__Your instructions__.
All lines holding the word "APERTURE" in the listing below need to be copied.

* * * * * * * * *

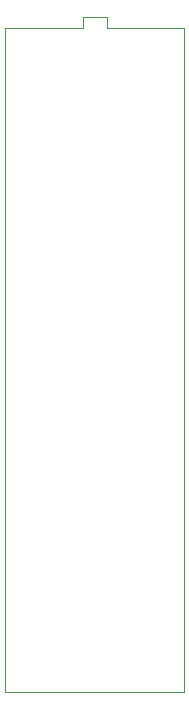
<source format=gbr>
%TF.GenerationSoftware,Altium Limited,Altium Designer,21.5.1 (32)*%
G04 Layer_Color=16711935*
%FSLAX45Y45*%
%MOMM*%
%TF.SameCoordinates,51D5493F-A844-4614-94AE-4B196E198A34*%
%TF.FilePolarity,Positive*%
%TF.FileFunction,Other,Dimension*%
%TF.Part,Single*%
G01*
G75*
%TA.AperFunction,NonConductor*%
%ADD59C,0.10000*%
D59*
X1300990Y7413990D02*
Y7502991D01*
X1099009D02*
X1300990D01*
X1099009Y7413990D02*
Y7502991D01*
X440997Y7413990D02*
X1099009D01*
X440997Y1786010D02*
Y7413990D01*
Y1786010D02*
X1959003D01*
Y7413990D01*
X1300990D02*
X1959003D01*
%TF.MD5,f713d7394136e56330e1171b2c3b6480*%
M02*

</source>
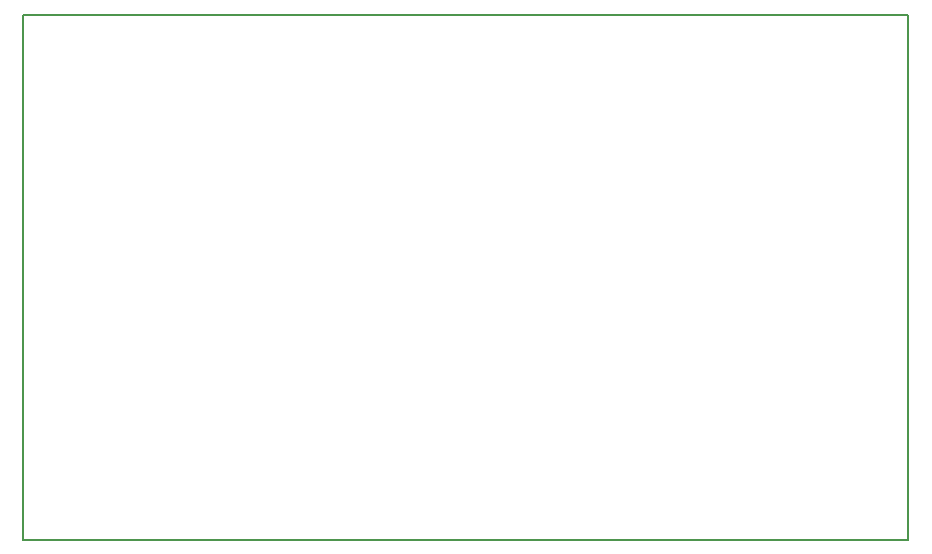
<source format=gbr>
%TF.GenerationSoftware,KiCad,Pcbnew,7.0.7*%
%TF.CreationDate,2023-10-23T16:53:46+02:00*%
%TF.ProjectId,SAE_four_manip_thyristor_triac,5341455f-666f-4757-925f-6d616e69705f,rev?*%
%TF.SameCoordinates,Original*%
%TF.FileFunction,Profile,NP*%
%FSLAX46Y46*%
G04 Gerber Fmt 4.6, Leading zero omitted, Abs format (unit mm)*
G04 Created by KiCad (PCBNEW 7.0.7) date 2023-10-23 16:53:46*
%MOMM*%
%LPD*%
G01*
G04 APERTURE LIST*
%TA.AperFunction,Profile*%
%ADD10C,0.200000*%
%TD*%
G04 APERTURE END LIST*
D10*
X40005000Y-53975000D02*
X114935000Y-53975000D01*
X114935000Y-98425000D01*
X40005000Y-98425000D01*
X40005000Y-53975000D01*
M02*

</source>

* * * * * * * * *

__Answer to the problem__.
G04 APERTURE LIST*
G04 APERTURE END LIST*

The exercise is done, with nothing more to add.